**Reading text**
--------------------

Finding a venue...in Sin City

The minute we got home after our vacation in Florida, I had all sorts of energy but no direction. I couldn't ask my girls to be my bridesmaids, I couldn't tell anyone a date, I couldn't get a photographer, I couldn't decide what I needed...until I got a venue.

So I turned off Pinterest, I stopped looking at all those pretty pictures of weddings on The Knot, and I started focusing on ONLY venues. I spent hours looking at pictures and googling Vegas venues. I could be wrong, but I think that googling a venue in Vegas is a little different then googling one in almost any other state. I mean...can you get the "Elvis Hound Dog" Wedding package for $260?
So, for every "las vegas wedding reception" input, I got quite a few "vegas" packages and "elopement" packages. Thanks...but no thanks, that's not really my style, and I was more of a Johnny Cash fan than Elvis anyways.

I looked up the wedding options at nearly every single hotel on the Strip. Funny...none of them posted their prices. So I emailed about 10 of them to get their packages and pricing. I also emailed a couple hotels off strip (thinking the price would be lower...not necessarily the case) and a few venues that are specifically designed for weddings and banquets.

Based on the pricing that I was sent back, and the pictures they provided...I set up 7 appointments to see all of the venues...in 7 days.

Yah....I am not sure I would really recommend that, especially the 3 we saw on Sunday and the fact that the ones during the week we had to run from straight from work. Oh yes, I always dreamed of going to my first wedding venue in uniform.... But we are on a bit of a time crunch because we need all the major lifting done before I deploy next month - we had exactly 2 months from engagement to deployment to make decisions.

That may sound a bit overwhelming, and ok, it kind of was (Shai would probably say it really was) but it did make it easier to compare everything when each venue was fresh in our minds. We were able to compare the feel of each venue a lot better without a week or so in between hazing our memories. And we went into these appointments pretty organized

Wedding Binder

It is a lot thinner now, but my handy dandy binder had the printed out pricing packages for every venue I researched - even the ones we didn't visit. Once we decided, I thinned it out a bit.

--------------------

**Provided data**
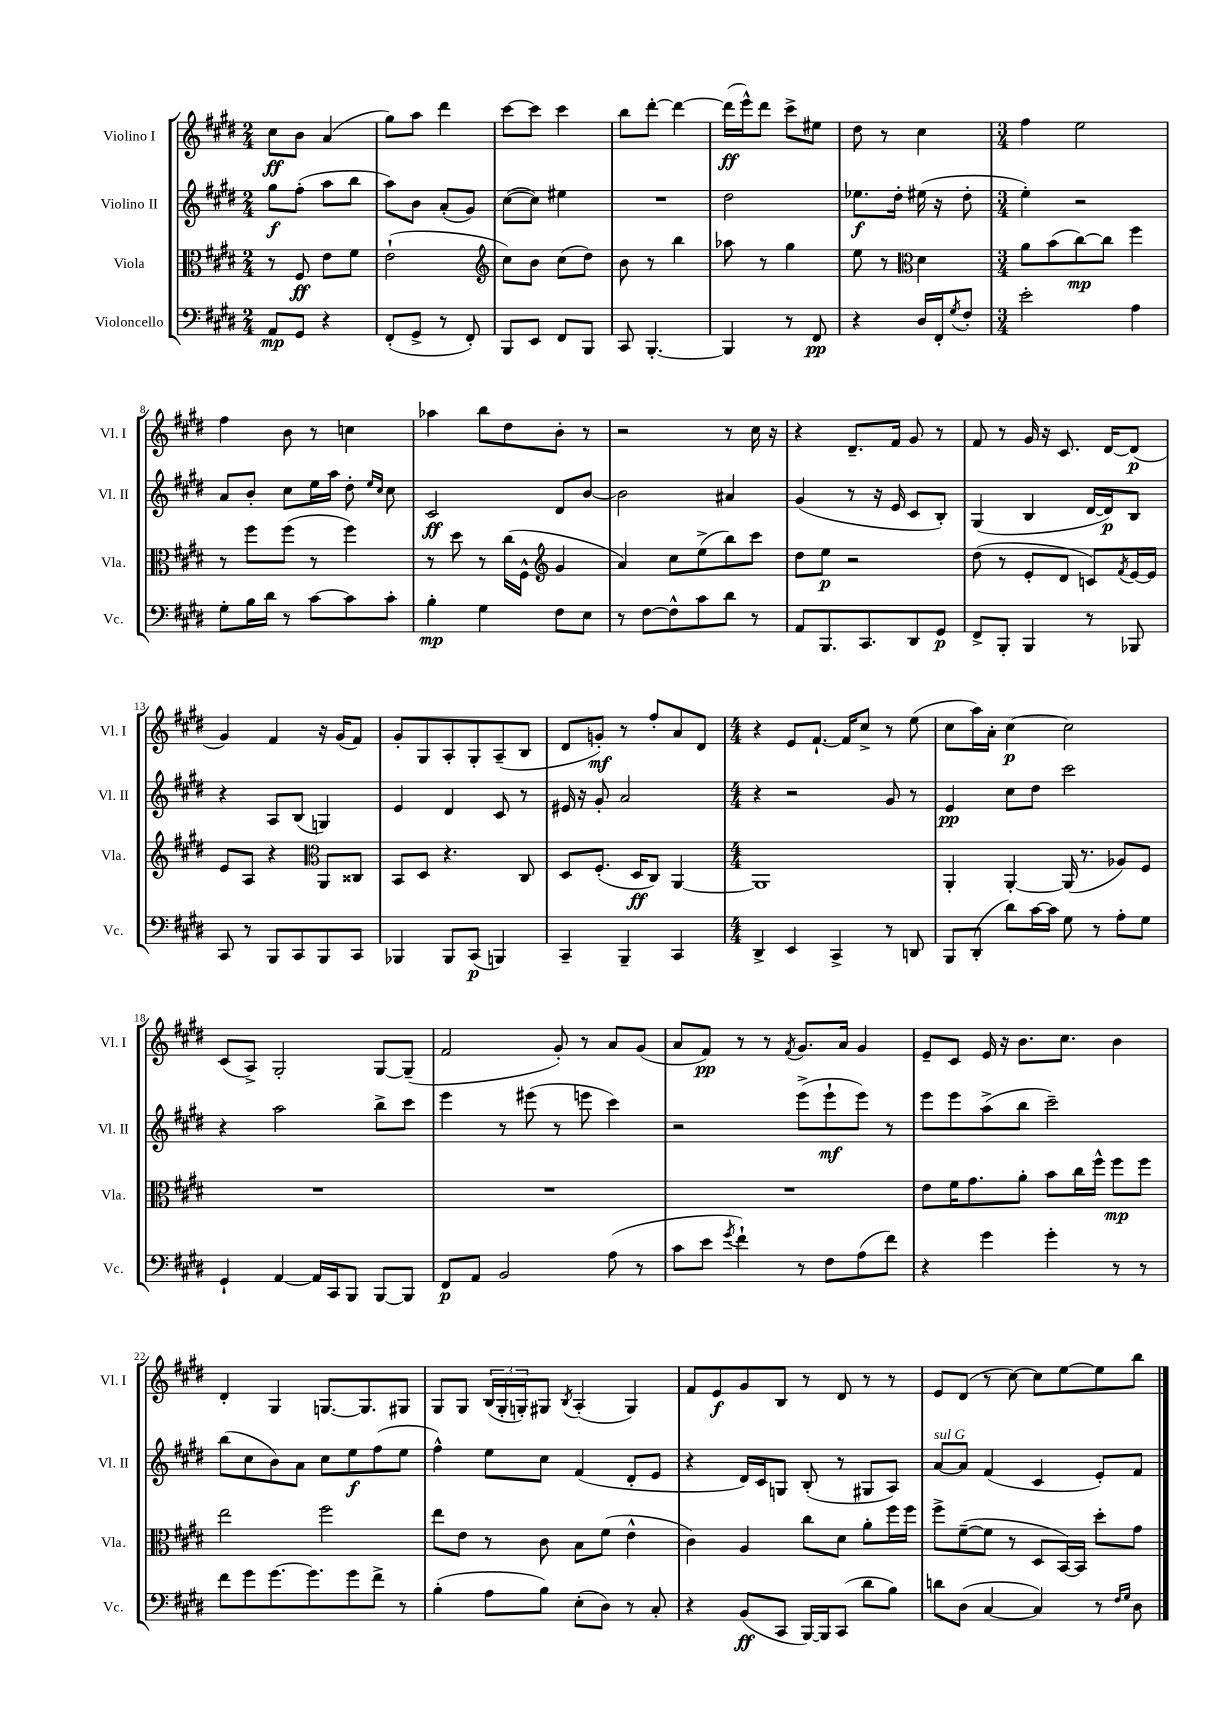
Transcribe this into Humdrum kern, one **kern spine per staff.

**kern	**kern	**kern	**kern
*staff4	*staff3	*staff2	*staff1
*clefF4	*clefC3	*clefG2	*clefG2
*k[f#c#g#d#]	*k[f#c#g#d#]	*k[f#c#g#d#]	*k[f#c#g#d#]
*M2/4	*M2/4	*M2/4	*M2/4
8AA	8r	8gg#	8cc#
8GG#	8F#	(8ff#'	8b
4r	8e	8aa	(4a
.	8f#	8bb	.
=	=	=	=
(8FF#'	(2e`	8aa)	8gg#)
8GG#^	.	8b	8aa
8r	.	(8a'	4ddd#
8FF#')	.	8g#)	.
=	=	=	=
*	*clefG2	*	*
8BBB	8cc#)	([8cc#	[8ccc#
8EE	8b	8cc#])	8ccc#]
8FF#	(8cc#	4ee#	4ccc#
8BBB	8dd#)	.	.
=	=	=	=
8CC#	8b	2r	8bb
[4.BBB'	8r	.	[8ddd#'
.	4bb	.	4ddd#_
=	=	=	=
4BBB]	8aa-	2dd#	(16ddd#]
.	.	.	16eee^^)
.	8r	.	8ddd#
8r	4gg#	.	8ccc#^
8FF#	.	.	8ee#
=	=	=	=
4r	8ee	8.ee-	8dd#
.	8r	.	8r
.	.	16dd#'	.
*	*clefC3	*	*
16D#	4d#	(16ee#	4cc#
16FF#'	.	16r	.
8qG#	.	.	.
8F#'	.	8dd#'	.
=	=	=	=
*M3/4	*M3/4	*M3/4	*M3/4
2e'	8a	4ee')	4ff#
.	(8b	.	.
.	[8cc#)	2r	2ee
.	8cc#]	.	.
4A	4ff#	.	.
=	=	=	=
8G#'	8r	8a	4ff#
16B	8ff#	8b'	.
16d#	.	.	.
8r	(8ff#	8cc#	8b
[8c#	8r	16ee	8r
.	.	16aa	.
8c#]	4ff#)	8dd#'	4cc
.	.	16qqee	.
.	.	16qqcc#	.
8c#'	.	8cc#	.
=	=	=	=
4B'	8r	2c#	4aa-
.	8dd#	.	.
4G#	8r	.	8bb
.	(16cc#	.	8dd#
.	16F#^^	.	.
*	*clefG2	*	*
8F#	4g#	8d#	8b'
8E	.	[8b	8r
=	=	=	=
8r	4a)	2b]	2r
[8F#	.	.	.
8F#^^]	8cc#	.	.
8c#	(8ee^	.	.
8d#	8bb)	4a#	8r
8r	8ccc#	.	16cc#
.	.	.	16r
=	=	=	=
8AA	8dd#	(4g#	4r
8.BBB	8ee	.	.
.	2r	8r	8.d#~
8.CC#	.	.	.
.	.	16r	.
.	.	16e	16f#
8DD#	.	8c#	8g#
8GG#	.	8B')	8r
=	=	=	=
8FF#^	(8dd#	(4G#	8f#
8BBB'	8r	.	8r
4BBB	8e'	4B	16g#
.	.	.	16r
.	8d#	.	8.c#
8r	8c)	[16d#	.
.	.	16d#])	[16d#
.	8qf#	.	.
8BBB-	[16e	8B	(8d#]
.	16e]	.	.
=	=	=	=
8CC#	8e	4r	4g#)
8r	8A	.	.
8BBB	4r	8A	4f#
8CC#	.	(8B	.
*	*clefC3	*	*
8BBB	8AA	4G)	16r
.	.	.	(16g#
8CC#	8C##	.	8f#)
=	=	=	=
4BBB-	8BB	4e	8g#'
.	8D#	.	8G#
8BBB-	4.r	4d#	8A'
(8CC#	.	.	8G#'
4BBB)	.	8c#	(8A~
.	8C#	8r	8B
=	=	=	=
4CC#~	8D#	16e#	8d#
.	.	16r	.
.	(8.F#'	8g#'	8g')
4BBB~	.	2a	8r
.	16D#	.	.
.	8C#)	.	8ff#'
4CC#	[4AA	.	8a
.	.	.	8d#
=	=	=	=
*M4/4	*M4/4	*M4/4	*M4/4
4DD#^	1AA]	4r	4r
4EE	.	2r	8e
.	.	.	[8.f#`
4CC#^	.	.	.
.	.	.	16f#]
.	.	.	8cc#^
8r	.	8g#	8r
8DD	.	8r	(8ee
=	=	=	=
8BBB	4AA'	4e	8cc#
(8DD#'	.	.	16aa)
.	.	.	16a'
8d#)	[4AA'	8cc#	[4cc#
[16c#	.	8dd#	.
16c#]	.	.	.
8G#	(16AA]	2ccc#	2cc#]
.	8.r	.	.
8r	.	.	.
8A'	8A-)	.	.
8G#	8F#	.	.
=	=	=	=
4GG#`	1r	4r	(8c#
.	.	.	8A^)
[4AA	.	2aa	2G#'
16AA]	.	.	.
16CC#	.	.	.
8BBB	.	.	.
[8BBB	.	8bb^	[8G#
8BBB]	.	8ccc#	(8G#~]
=	=	=	=
8FF#	1r	4eee	2f#
8AA	.	.	.
2BB	.	8r	.
.	.	(8eee#	.
.	.	8r	8g#')
.	.	8eee	8r
(8A	.	4ccc#)	8a
8r	.	.	(8g#
=	=	=	=
8c#	1r	2r	8a
8e	.	.	8f#)
8qg#	.	.	.
4f#`)	.	.	8r
.	.	.	8r
.	.	.	8qf#
8r	.	(8eee^	8.g#
8F#	.	8eee`	.
.	.	.	16a
(8A	.	8eee)	4g#
8f#)	.	8r	.
=	=	=	=
4r	8e	8eee	8e~
.	16f#	8eee	8c#
.	8.g#	.	.
4g#	.	(8aa^	16e
.	.	.	16r
.	8a'	8bb	8.b
4g#'	8b	2ccc#~)	.
.	.	.	8.cc#
.	16cc#	.	.
.	16ff#^^	.	.
8r	8ff#	.	4b
8r	8ff#	.	.
=	=	=	=
8f#	2ee	(8bb	4d#'
8g#	.	8cc#	.
[8.g#	.	8b)	4G#
.	.	8a	.
8.g#]	.	.	.
.	2ff#	8cc#	[8.G
8g#	.	8ee	.
.	.	.	8.G]
8f#^	.	(8ff#	.
8r	.	8ee	8G#
=	=	=	=
(4B'	8ee	4ff#^^)	8G#
.	8e	.	8G#
8A	8r	8ee	(24B
.	.	.	24G#'
.	.	.	24G')
8B)	8c#	8cc#	8G#
.	.	.	8qB
(8E'	8B	(4f#	(4A'
8D#)	(8f#	.	.
8r	4e^^	8d#'	4G#)
8C#'	.	8e	.
=	=	=	=
4r	4c#)	4r	8f#
.	.	.	8e
(8BB	4A	16d#)	8g#
.	.	16c#	.
8CC#	.	8G	8B
[16BBB)	8cc#	(8B'	8r
16BBB]	.	.	.
(8CC#	8d#	8r	8d#
8d#	8a'	8G#	8r
8B)	16ff#	8A)	8r
.	16ff#	.	.
=	=	=	=
8d	8ff#^	[8a	8e
(8D#	([8f#~	8a]	(8d#
[4C#	8f#]	(4f#	8r
.	8r	.	[8cc#)
4C#])	8D#	4c#	8cc#]
.	[16BB)	.	[8ee
.	16BB]	.	.
8r	8dd#'	8e')	8ee]
16qqF#	.	.	.
16qqG#	.	.	.
8D#	8g#	8f#	8bb
==	==	==	==
*-	*-	*-	*-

--------------------

**Things to do**
1: Repeat word for word the passage of the Vegas venue post starting with "It is a lot" and going on through "it out a bit.".
2: In the Vegas venue post, how many venue appointments were set up, and over how many days?

**Task results**
1:
It is a lot thinner now, but my handy dandy binder had the printed out pricing packages for every venue I researched - even the ones we didn't visit. Once we decided, I thinned it out a bit.

2: Seven appointments over seven days.